### Text for analysis
I toured Bordeaux at the time of harvest. This was taken at Grand Puy Lacoste on September 19 under perfect blue skies.


The heat waves that started in May concentrated the berries and reduced volume. There were a couple of hailstorms and frost on April 2 and 3, setting the tone for a smaller crop. May was the driest and hottest month ever. Flowering was early, and chef de cultures were concerned that any rain would create overripe berries. Sauternes’ workers conducted some nettoyage in September when there was some sporadic early botrytis. There was a little rain following the hot weather at the end of September that predicated botrytis-formation in October, but winemakers had to wait for berries to progress from the rôti stage. Finally, thanks to the easterly wind that concentrated berries, there was widespread botrytis around October 23/24. Sugar levels galloped ahead as pickers streamed into vineyards, time of the essence since they feared that levels would become excessive. Indeed, at Yquem, they did not use fruit from the final two tries. Hence the 2022 Sauternes contain higher residual sugar levels than recent years with slightly higher pH levels. Yields average around 15hL/ha for the appellation.


Obviously, the harvest was early, almost as much as 2003. Many of the dry whites were picked from August 9 to September 2, the reds from either the last day of August or the first week of September until early October. Prevailing clement conditions meant that châteaux could take their time, pick in piecemeal fashion according to organoleptic readings. They were mindful that they could not afford to let sugar levels get too high as anthocyanin levels continued ticking upwards. Therefore, in some cases, the harvest was continuous, without the usual break between the earlier-ripening Merlot and Cabernets, which is useful in making it easier to hold on to pickers who can “wander off” when twiddling their fingers. There was some overlap in terms of picking at some estates that wished to expedite harvest, for example, at Pichon-Lalande.


Many winemakers reported that colors extracted easily with little maceration, abiding by the mantra of “infusion,” a far cry from the maximum extraction dogma of the past. Maceration periods were generally shorter, perhaps 18 to 21 days, and at lower maximum temperatures during alcohol fermentation, a commonly-quoted 26° Celsius instead of 31° Celsius, chez Angélus, up to a “lukewarm” 22° Celsius. Pumping-over or remontage was reduced in terms of frequency and volume of the vat, half or one-third instead of a full tank. All these techniques were designed to avoid the turbo-charged wines no longer in vogue. Winemakers understand how total acidity levels increase during alcoholic fermentation through their skins, according to one or two winemakers like Guillaume Pouthier at Les Carmes Haut-Brion, the pulp, according to others. Either way, it meant that few risked acidifying musts trusting they would naturally rise. Reduced volumes meant that the numerous châteaux that have installed smaller vats could maintain their tailored ferments, separating plots and sub-plots, if not quite to the degree mentioned in my introduction.

### Study material
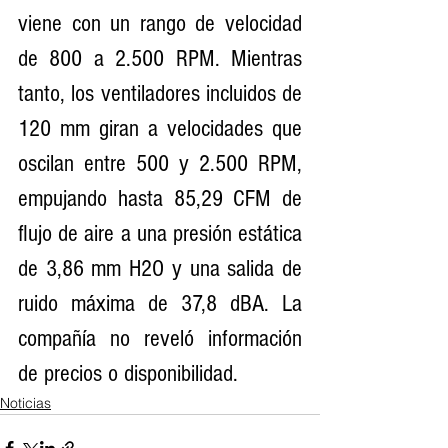
viene con un rango de velocidad 
de 800 a 2.500 RPM. Mientras 
tanto, los ventiladores incluidos de 
120 mm giran a velocidades que 
oscilan entre 500 y 2.500 RPM, 
empujando hasta 85,29 CFM de 
flujo de aire a una presión estática 
de 3,86 mm H2O y una salida de 
ruido máxima de 37,8 dBA. La 
compañía no reveló información 
de precios o disponibilidad.
Noticias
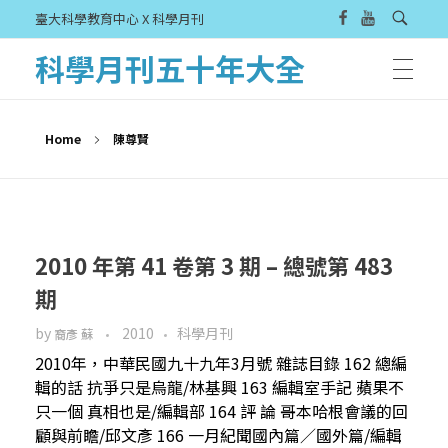
臺大科學教育中心 X 科學月刊
科學月刊五十年大全
Home
陳尊賢
2010 年第 41 卷第 3 期 – 總號第 483
期
by
2010
科學月刊
裔彥 蘇
2010年，中華民國九十九年3月號 雜誌目錄 162 總編
輯的話 抗爭只是烏龍/林基興 163 編輯室手記 蘋果不
只一個 真相也是/編輯部 164 評 論 哥本哈根會議的回
顧與前瞻/邱文彥 166 一月紀聞國內篇／國外篇/編輯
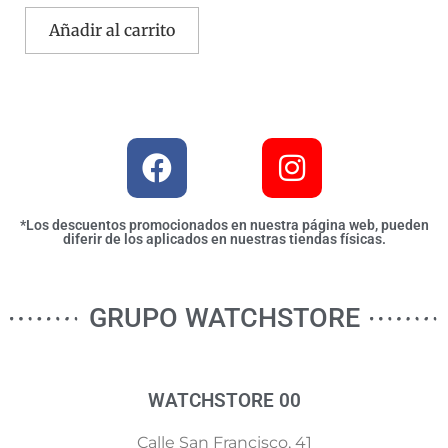
Añadir al carrito
*Los descuentos promocionados en nuestra página web, pueden
diferir de los aplicados en nuestras tiendas físicas.
GRUPO WATCHSTORE
WATCHSTORE 00
Calle San Francisco, 41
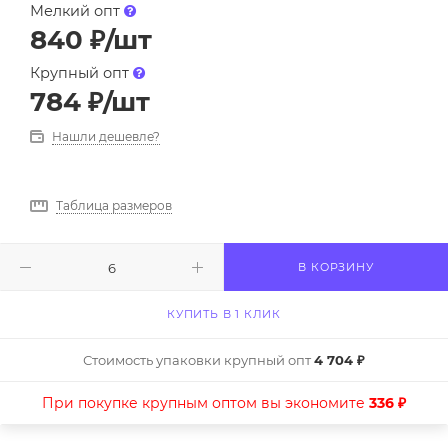
Мелкий опт
840
₽
/шт
Крупный опт
784
₽
/шт
Нашли дешевле?
Таблица размеров
В КОРЗИНУ
КУПИТЬ В 1 КЛИК
Стоимость упаковки крупный опт
4 704 ₽
При покупке крупным оптом вы экономите
336 ₽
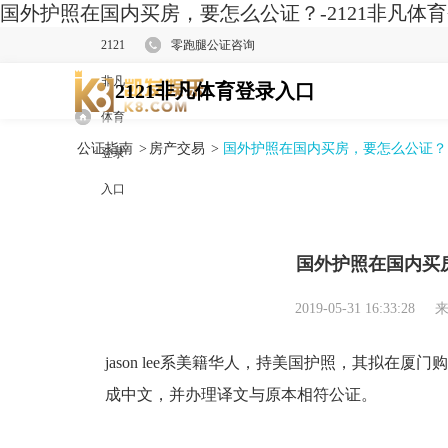
国外护照在国内买房，要怎么公证？-2121非凡体
2121
零跑腿公证咨询
非凡
2121非凡体育登录入口
体育
公证指南
>
房产交易
>
国外护照在国内买房，要怎么公证？
登录
入口
国外护照在国内买
2019-05-31 16:33:28
来
jason lee系美籍华人，持美国护照，其拟在
成中文，并办理译文与原本相符公证。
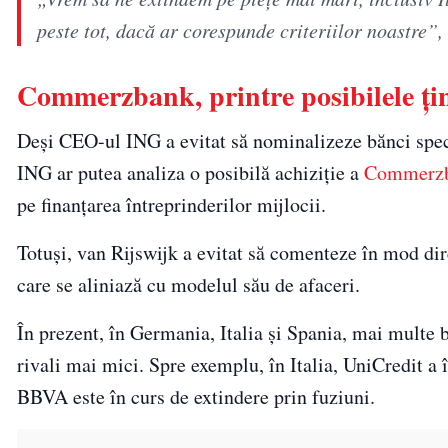
peste tot, dacă ar corespunde criteriilor noastre”,
Commerzbank, printre posibilele țin
Deși CEO-ul ING a evitat să nominalizeze bănci specif
ING ar putea analiza o posibilă achiziție a
Commerz
pe finanțarea întreprinderilor mijlocii.
Totuși, van Rijswijk a evitat să comenteze în mod di
care se aliniază cu modelul său de afaceri.
În prezent, în Germania, Italia și Spania, mai multe b
rivali mai mici. Spre exemplu, în Italia, UniCredit a
BBVA este în curs de extindere prin fuziuni.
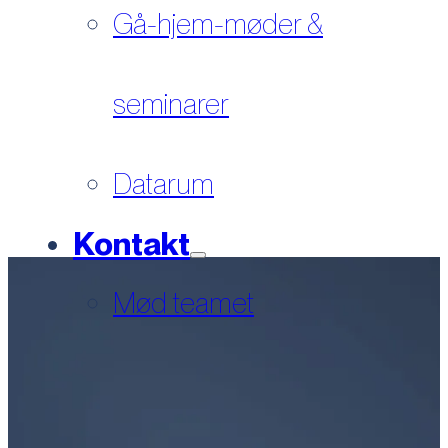
Gå-hjem-møder &
seminarer
Datarum
Kontakt
Mød teamet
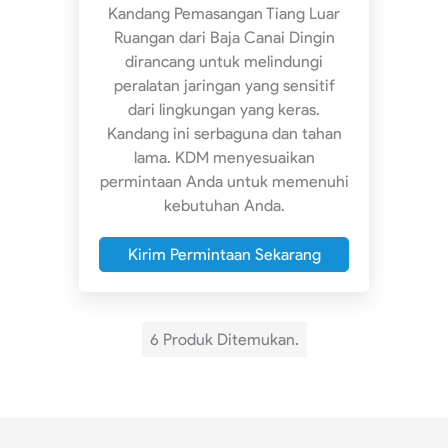
Kandang Pemasangan Tiang Luar
Ruangan dari Baja Canai Dingin
dirancang untuk melindungi
peralatan jaringan yang sensitif
dari lingkungan yang keras.
Kandang ini serbaguna dan tahan
lama. KDM menyesuaikan
permintaan Anda untuk memenuhi
kebutuhan Anda.
Kirim Permintaan Sekarang
6 Produk Ditemukan.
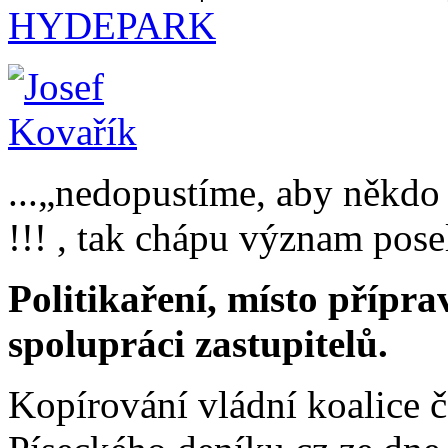
HYDEPARK
...„nedopustíme, aby někdo 
!!! , tak chápu význam posel
Politikaření, místo přípr
spolupráci zastupitelů.
Kopírování vládní koalice č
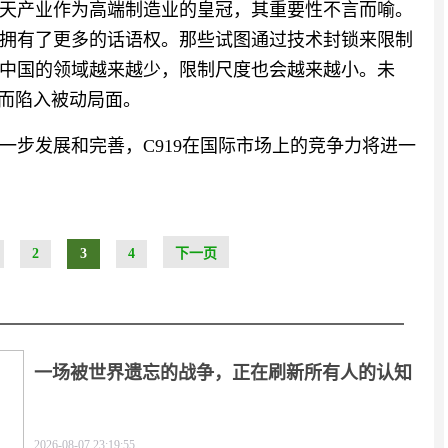
天产业作为高端制造业的皇冠，其重要性不言而喻。
拥有了更多的话语权。那些试图通过技术封锁来限制
中国的领域越来越少，限制尺度也会越来越小。未
”而陷入被动局面。
一步发展和完善，C919在国际市场上的竞争力将进一
2
3
4
下一页
一场被世界遗忘的战争，正在刷新所有人的认知
2026-08-07 23:19:55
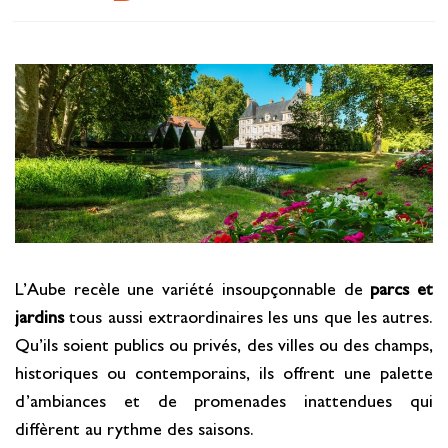
Se restaurer
S’inspirer
L’Aube recèle une variété insoupçonnable de
parcs et
jardins
tous aussi extraordinaires les uns que les autres.
Qu’ils soient publics ou privés, des villes ou des champs,
historiques ou contemporains, ils offrent une palette
d’ambiances et de promenades inattendues qui
diffèrent au rythme des saisons.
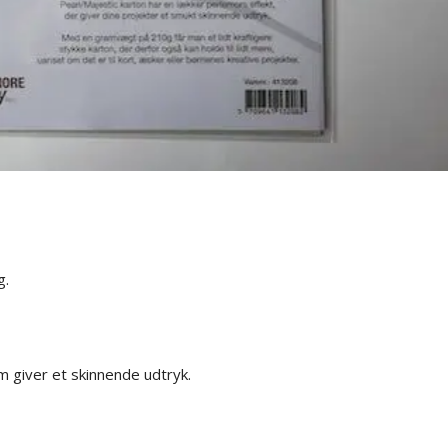
g.
m giver et skinnende udtryk.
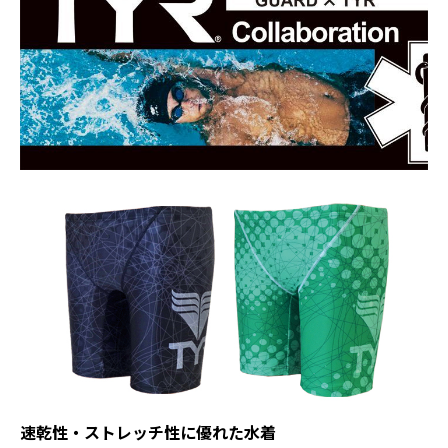
速乾性・ストレッチ性に優れた水着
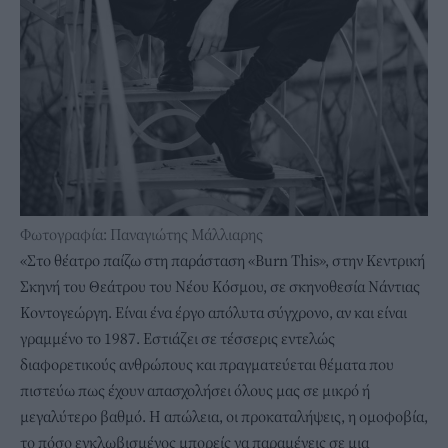
Φωτογραφία: Παναγιώτης Μάλλιαρης
«Στο θέατρο παίζω στη παράσταση «Burn This», στην Κεντρική
Σκηνή του Θεάτρου του Νέου Κόσμου, σε σκηνοθεσία Νάντιας
Κοντογεώργη. Είναι ένα έργο απόλυτα σύγχρονο, αν και είναι
γραμμένο το 1987. Εστιάζει σε τέσσερις εντελώς
διαφορετικούς ανθρώπους και πραγματεύεται θέματα που
πιστεύω πως έχουν απασχολήσει όλους μας σε μικρό ή
μεγαλύτερο βαθμό. Η απώλεια, οι προκαταλήψεις, η ομοφοβία,
το πόσο εγκλωβισμένος μπορείς να παραμένεις σε μια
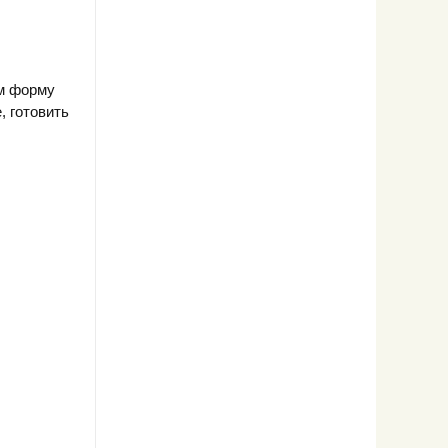
м форму
, готовить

### To-do item
Decide whether each statement agrees with the Bordeaux harvest text. For each, answer yes or no and quote the words of the text that settle it.
1. Frost struck the vineyards in early April.
2. At Yquem, fruit from the final two tries went into the wine.
3. Pumping-over was done more often than usual.
The entries are not needed for the task.

### Expected output
1. Yes: "There were a couple of hailstorms and frost on April 2 and 3"
2. No: "at Yquem, they did not use fruit from the final two tries"
3. No: "Pumping-over or remontage was reduced in terms of frequency and volume of the vat"